GM's Arlington, Texas, plant that makes full-size SUVs such as the Cadillac Escalade and Chevrolet Suburban added Saturday overtime shifts beginning on Aug. 1, a GM spokesman confirmed Thursday.
GM is also expected to boost output of pickups, other people familiar with the company's plans said, but it was not clear how that would be done.
The Arlington plant is capable of making 400 big SUVs per shift, or about 1,200 in a full day's production, barring any planned or unplanned maintenance, said the sources, who wished to remain anonymous because GM has not announced its plans.
Adding one day a week to production for a full year could result in as many as 60,000 additional vehicles a year, although production is likely to be less because of maintenance downtime or parts shortages, said the sources familiar with GM's plans.
GM does not disclose profit margins on individual vehicles, but analysts and company executives say the large SUVs and pickups generate profit well above the average for GM's North American operations, which was a robust 11 percent in the second quarter.
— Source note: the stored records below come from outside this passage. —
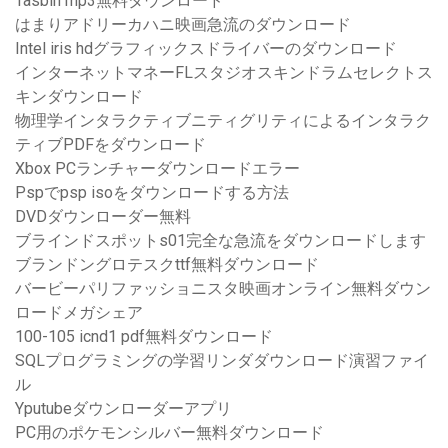
Tasbih mp3無料ダウンロード
はまりアドリーカハニ映画急流のダウンロード
Intel iris hdグラフィックスドライバーのダウンロード
インターネットマネーFLスタジオスキンドラムセレクトス
キンダウンロード
物理学インタラクティブニティグリティによるインタラク
ティブPDFをダウンロード
Xbox PCランチャーダウンロードエラー
Pspでpsp isoをダウンロードする方法
DVDダウンローダー無料
ブラインドスポットs01完全な急流をダウンロードします
ブランドングロテスクttf無料ダウンロード
バービーパリファッショニスタ映画オンライン無料ダウン
ロードメガシェア
100-105 icnd1 pdf無料ダウンロード
SQLプログラミングの学習リンダダウンロード演習ファイ
ル
Yputubeダウンローダーアプリ
PC用のポケモンシルバー無料ダウンロード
“Industry sales are running ahead of expectations," said GM spokesman James Cain. "Sales of our full-size SUVs are very strong and we have been working to find creative ways to increase production to meet demand and rebuild our inventories.”
He did not confirm the number of increased full-size SUVs and pickups GM plans on an annual basis. Other individuals briefed on GM's plans said the target was as many as 60,000 additional vehicles.
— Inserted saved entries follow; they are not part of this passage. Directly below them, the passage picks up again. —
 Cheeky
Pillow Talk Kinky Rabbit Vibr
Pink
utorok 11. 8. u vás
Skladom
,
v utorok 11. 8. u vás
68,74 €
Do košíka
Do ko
GM dominates the lucrative large SUV market, which has enjoyed a resurgence as gasoline prices have fallen below $3 a gallon in most of the U.S. GM models such as the Chevrolet Suburban and Tahoe and GMC Yukon reap pretax profit in excess of $10,000 a vehicle, analysts estimate.
The Cadillac Escalade built in Arlington is the top seller among luxury large SUVs, taking 30 percent of that segment in the U.S.
Last month, GM said it will spend $1.4 billion to modernize the factory in Arlington, the single largest investment in a $5.4 billion, three-year plant upgrade program announced earlier this year.
The vehicles built in Arlington alone generate about $3 billion or more in profit annually, or almost half of GM's $6.5 billion operating profit last year, analysts said.
Last year, the Arlington plant built 281,439 large SUVs, according to data compiled by Automotive News. Through the first half of 2015, Arlington's production was up 32 percent from the prior year to 162,431vehicles.
Low gasoline prices, a rising economy and American consumers whose appetite for large SUVs has grown steadily for decades have helped GM push up its profit margins in North America.
In recent months, GM has reported lower sales for its big SUVs, but the comparisons are skewed because in 2014, GM bulked up inventories of the vehicles ahead of a major redesign. More of those older models ultimately were sold to fleets.